# Building a Logistic Regression

Create a logistic regression based on the bank data provided. 

The data is based on the marketing campaign efforts of a Portuguese banking institution. The classification goal is to predict if the client will subscribe a term deposit (variable y).

Note that the first column of the dataset is the index.

Source: [Moro et al., 2014] S. Moro, P. Cortez and P. Rita. A Data-Driven Approach to Predict the Success of Bank Telemarketing. Decision Support Systems, Elsevier, 62:22-31, June 2014


In [None]:
import os
for dirname, _, filenames in os.walk('/kaggle/input'):
    for filename in filenames:
        print(os.path.join(dirname, filename))

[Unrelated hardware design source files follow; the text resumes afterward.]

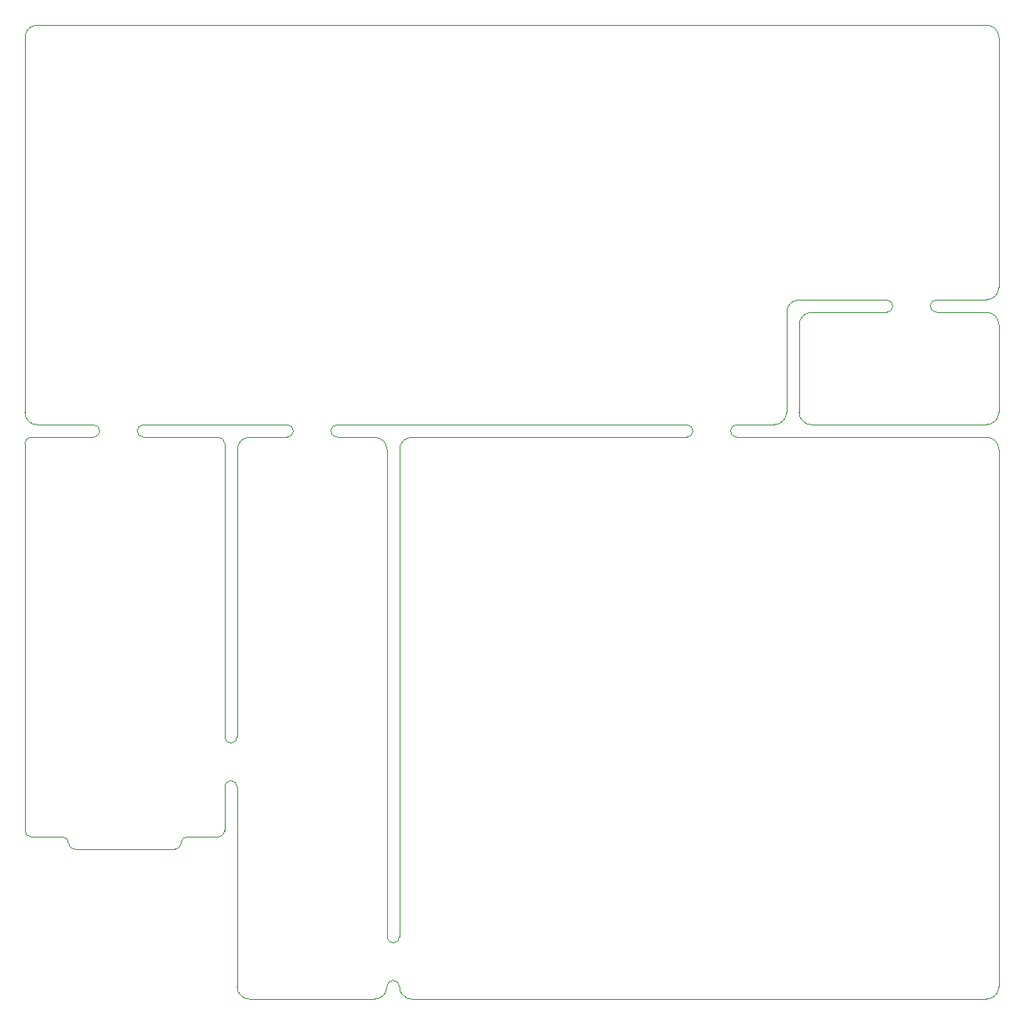
<source format=gbr>
G04 (created by PCBNEW (2014-01-10 BZR 4027)-stable) date Thursday, June 18, 2015 'amt' 10:00:05 am*
%MOIN*%
G04 Gerber Fmt 3.4, Leading zero omitted, Abs format*
%FSLAX34Y34*%
G01*
G70*
G90*
G04 APERTURE LIST*
%ADD10C,0.00590551*%
%ADD11C,0.00393701*%
G04 APERTURE END LIST*
G54D10*
G54D11*
X22500Y-42500D02*
X22500Y-50500D01*
X22000Y-42500D02*
X22000Y-44250D01*
X22000Y-28750D02*
X22000Y-40500D01*
X22500Y-40500D02*
X22500Y-29000D01*
X22500Y-42500D02*
G75*
G03X22250Y-42250I-250J0D01*
G74*
G01*
X22250Y-42250D02*
G75*
G03X22000Y-42500I0J-250D01*
G74*
G01*
X22000Y-40500D02*
G75*
G03X22250Y-40750I250J0D01*
G74*
G01*
X22250Y-40750D02*
G75*
G03X22500Y-40500I0J250D01*
G74*
G01*
X14250Y-28500D02*
X16750Y-28500D01*
X16750Y-28000D02*
X14500Y-28000D01*
X18750Y-28500D02*
X21750Y-28500D01*
X24500Y-28000D02*
X18750Y-28000D01*
X17000Y-28250D02*
G75*
G03X16750Y-28000I-250J0D01*
G74*
G01*
X16750Y-28500D02*
G75*
G03X17000Y-28250I0J250D01*
G74*
G01*
X18750Y-28000D02*
G75*
G03X18500Y-28250I0J-250D01*
G74*
G01*
X18500Y-28250D02*
G75*
G03X18750Y-28500I250J0D01*
G74*
G01*
X29500Y-51000D02*
X52500Y-51000D01*
X26500Y-28000D02*
X40500Y-28000D01*
X40500Y-28500D02*
X29500Y-28500D01*
X52500Y-12000D02*
X14500Y-12000D01*
X50500Y-23000D02*
X52500Y-23000D01*
X45000Y-23000D02*
X48500Y-23000D01*
X48500Y-23500D02*
X45500Y-23500D01*
X52500Y-23500D02*
X50500Y-23500D01*
X48750Y-23250D02*
G75*
G03X48500Y-23000I-250J0D01*
G74*
G01*
X48500Y-23500D02*
G75*
G03X48750Y-23250I0J250D01*
G74*
G01*
X50500Y-23000D02*
G75*
G03X50250Y-23250I0J-250D01*
G74*
G01*
X50250Y-23250D02*
G75*
G03X50500Y-23500I250J0D01*
G74*
G01*
X44500Y-27500D02*
X44500Y-23500D01*
X42500Y-28000D02*
X44000Y-28000D01*
X52500Y-28500D02*
X42500Y-28500D01*
X53000Y-22500D02*
X53000Y-12500D01*
X40500Y-28500D02*
G75*
G03X40750Y-28250I0J250D01*
G74*
G01*
X40750Y-28250D02*
G75*
G03X40500Y-28000I-250J0D01*
G74*
G01*
X42500Y-28000D02*
G75*
G03X42250Y-28250I0J-250D01*
G74*
G01*
X42250Y-28250D02*
G75*
G03X42500Y-28500I250J0D01*
G74*
G01*
X44000Y-28000D02*
G75*
G03X44500Y-27500I0J500D01*
G74*
G01*
X45000Y-23000D02*
G75*
G03X44500Y-23500I0J-500D01*
G74*
G01*
X45000Y-27500D02*
X45000Y-24000D01*
X52500Y-28000D02*
X45500Y-28000D01*
X53000Y-24000D02*
X53000Y-27500D01*
X45000Y-27500D02*
G75*
G03X45500Y-28000I500J0D01*
G74*
G01*
X45500Y-23500D02*
G75*
G03X45000Y-24000I0J-500D01*
G74*
G01*
X52500Y-23000D02*
G75*
G03X53000Y-22500I0J500D01*
G74*
G01*
X53000Y-24000D02*
G75*
G03X52500Y-23500I-500J0D01*
G74*
G01*
X52500Y-28000D02*
G75*
G03X53000Y-27500I0J500D01*
G74*
G01*
X53000Y-12500D02*
G75*
G03X52500Y-12000I-500J0D01*
G74*
G01*
X24500Y-28500D02*
X23000Y-28500D01*
X26500Y-28500D02*
X28000Y-28500D01*
X24500Y-28500D02*
G75*
G03X24750Y-28250I0J250D01*
G74*
G01*
X24750Y-28250D02*
G75*
G03X24500Y-28000I-250J0D01*
G74*
G01*
X26250Y-28250D02*
G75*
G03X26500Y-28500I250J0D01*
G74*
G01*
X26500Y-28000D02*
G75*
G03X26250Y-28250I0J-250D01*
G74*
G01*
X14500Y-12000D02*
G75*
G03X14000Y-12500I0J-500D01*
G74*
G01*
X14000Y-27500D02*
X14000Y-12500D01*
X14000Y-27500D02*
G75*
G03X14500Y-28000I500J0D01*
G74*
G01*
X53000Y-50500D02*
X53000Y-29000D01*
X29000Y-29000D02*
X29000Y-48500D01*
X28500Y-48500D02*
X28500Y-29000D01*
X23000Y-51000D02*
X28000Y-51000D01*
X28500Y-29000D02*
G75*
G03X28000Y-28500I-500J0D01*
G74*
G01*
X23000Y-28500D02*
G75*
G03X22500Y-29000I0J-500D01*
G74*
G01*
X22500Y-50500D02*
G75*
G03X23000Y-51000I500J0D01*
G74*
G01*
X28500Y-48500D02*
G75*
G03X28750Y-48750I250J0D01*
G74*
G01*
X28750Y-48750D02*
G75*
G03X29000Y-48500I0J250D01*
G74*
G01*
X28000Y-51000D02*
G75*
G03X28500Y-50500I0J500D01*
G74*
G01*
X28750Y-50250D02*
G75*
G03X28500Y-50500I0J-250D01*
G74*
G01*
X29000Y-50500D02*
G75*
G03X28750Y-50250I-250J0D01*
G74*
G01*
X52500Y-51000D02*
G75*
G03X53000Y-50500I0J500D01*
G74*
G01*
X29000Y-50500D02*
G75*
G03X29500Y-51000I500J0D01*
G74*
G01*
X29500Y-28500D02*
G75*
G03X29000Y-29000I0J-500D01*
G74*
G01*
X53000Y-29000D02*
G75*
G03X52500Y-28500I-500J0D01*
G74*
G01*
X14250Y-28500D02*
G75*
G03X14000Y-28750I0J-250D01*
G74*
G01*
X22000Y-28750D02*
G75*
G03X21750Y-28500I-250J0D01*
G74*
G01*
X14000Y-28750D02*
X14000Y-44250D01*
X15500Y-44500D02*
X14250Y-44500D01*
X20000Y-45000D02*
X16000Y-45000D01*
X21750Y-44500D02*
X20500Y-44500D01*
X21750Y-44500D02*
G75*
G03X22000Y-44250I0J250D01*
G74*
G01*
X14000Y-44250D02*
G75*
G03X14250Y-44500I250J0D01*
G74*
G01*
X20500Y-44500D02*
G75*
G03X20250Y-44750I0J-250D01*
G74*
G01*
X20000Y-45000D02*
G75*
G03X20250Y-44750I0J250D01*
G74*
G01*
X15750Y-44750D02*
G75*
G03X15500Y-44500I-250J0D01*
G74*
G01*
X15750Y-44750D02*
G75*
G03X16000Y-45000I250J0D01*
G74*
G01*
M02*

</source>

## Import the relevant libraries

In [None]:
import pandas as pd
import numpy as np
import seaborn as sns
import matplotlib.pyplot as plt
import statsmodels.api as sm

## Load the data

Load the ‘Example_bank_data.csv’ dataset.

In [None]:
raw_data = pd.read_csv(r'/kaggle/input/Example-bank-data.csv')
raw_data.head()

We want to know whether the bank marketing strategy was successful, so we need to transform the outcome variable into 0s and 1s in order to perform a logistic regression.

In [None]:
data=raw_data.copy()

In [None]:
data= data.drop(['Unnamed: 0'],axis=1)
data.head()

In [None]:
data['y'] = data['y'].map({'yes':1, 'no':0})
data.head()

In [None]:
data.describe()

### Declare the dependent and independent variables

In [None]:
y=data['y']
x1=data['duration']

### Simple Logistic Regression

Run the regression and visualize it on a scatter plot (no need to plot the line).

In [None]:
x= sm.add_constant(x1)
reg_log= sm.Logit(y,x)
results_log = reg_log.fit()
print(results_log.summary())

In [None]:
plt.scatter(x1,y,color = 'C1')
plt.xlabel('Duration', fontsize = 20)
plt.ylabel('Subscription', fontsize = 20)
plt.show()